Phase 4: Write merged files

Closes readers for old immutable files, then writes each surviving record to new merged data files:

• New file IDs start at activefileid + 1 to avoid collisions.
• Records are re-read from old files (reopened fresh since the cached readers were closed), preserving the original timestamp.
• Merged files are rotated at maxfilesize, just like active files.
• The keydir is updated in-place to point to the new locations.
• Hint file entries are accumulated and written per merged file for fast index rebuilds on restart.

Phase 5: Delete old immutable files

Both .data and .hint files for every old immutable file ID are removed from disk.

Phase 6: Renumber and reopen the active file

The active file must be renumbered so its ID is above the merged files (maintaining the monotonic ID invariant):

1. Closes the active file handle.

2. Renames the active data file from old ID to mergedfileid + 1.

3. Walks the keydir to update any entries that pointed to the old active file ID.
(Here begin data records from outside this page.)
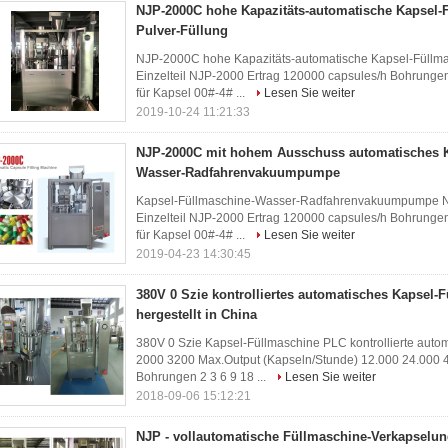
NJP-2000C hohe Kapazitäts-automatische Kapsel-F
Pulver-Füllung
NJP-2000C hohe Kapazitäts-automatische Kapsel-Füllmasc
Einzelteil NJP-2000 Ertrag 120000 capsules/h Bohrunge
für Kapsel 00#-4# ...
Lesen Sie weiter
2019-10-24 11:21:33
NJP-2000C mit hohem Ausschuss automatisches K
Wasser-Radfahrenvakuumpumpe
Kapsel-Füllmaschine-Wasser-Radfahrenvakuumpumpe NJ
Einzelteil NJP-2000 Ertrag 120000 capsules/h Bohrunge
für Kapsel 00#-4# ...
Lesen Sie weiter
2019-04-23 14:30:45
380V 0 Szie kontrolliertes automatisches Kapsel-
hergestellt in China
380V 0 Szie Kapsel-Füllmaschine PLC kontrollierte aut
2000 3200 Max.Output (Kapseln/Stunde) 12.000 24.000 
Bohrungen 2 3 6 9 18 ...
Lesen Sie weiter
2018-09-06 15:12:21
NJP - vollautomatische Füllmaschine-Verkapselu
4. Reopens the active file at its new path.

Side Effects

• Filesystem: Creates new .data and .hint files; deletes old .data and .hint files; renames the active data file.
• In-memory state: Mutates self.keydir (updates fileid/offset/size for compacted keys and active-file keys), self.filehandles (closes old, opens new), self.activefileid, and self.active_file.
• I/O: Opens and closes multiple file handles during the process. Old immutable file readers are reopened individually (not reusing the cached handles that were closed earlier).

Error Handling

There is essentially none. The method does not use try/except and makes no attempt at atomicity:

• A crash mid-compaction could leave the store in an inconsistent state: old files deleted but new files only partially written, or keydir entries pointing to deleted files.
• File I/O errors (permission denied, disk full) will propagate as unhandled exceptions, potentially leaving partial merged files on disk.
• No write-ahead log or two-phase commit protects the transition.

This is appropriate for a reference implementation but would be a serious concern in production.

Usage Patterns

Compaction is triggered explicitly by the caller — there's no automatic background compaction:

store = BitcaskStore("/tmp/data")
for i in range(100000):
    store.put(f"key-{i % 100}", f"value-{i}")
store.compact()  # reclaim space from ~99,900 stale entries

Callers should ensure no concurrent reads or writes during compaction. The method is idempotent in the sense that calling it when there are no immutable files is a no-op.

Dependencies

• os — file operations (path, size, rename, remove, makedirs)
• struct — binary record parsing/packing using HEADERFORMAT and HINTFORMAT
• KeyEntry — dataclass for keydir entries
• Internal methods: findfileids, datapath, hintpath, getreader, writehintfile, openactive_file

Unspoken Assumptions

1. Single-writer exclusivity: No other process or thread is reading or writing the data directory during compaction. This is not enforced by any locking mechanism.

2. File IDs never wrap or collide: The scheme of assigning activefileid + 1 as the base for merged files assumes there are no existing files at those IDs.

3. Records fit in memory: Each record is read entirely into memory. There is no streaming for large values.

4. Timestamps are monotonically increasing: The "latest wins" logic assumes timestamps from time.time() don't go backwards. Clock adjustments could violate this.

5. The active file's data file still exists on disk at oldactiveid: The rename at the end assumes no external process has moved or deleted it.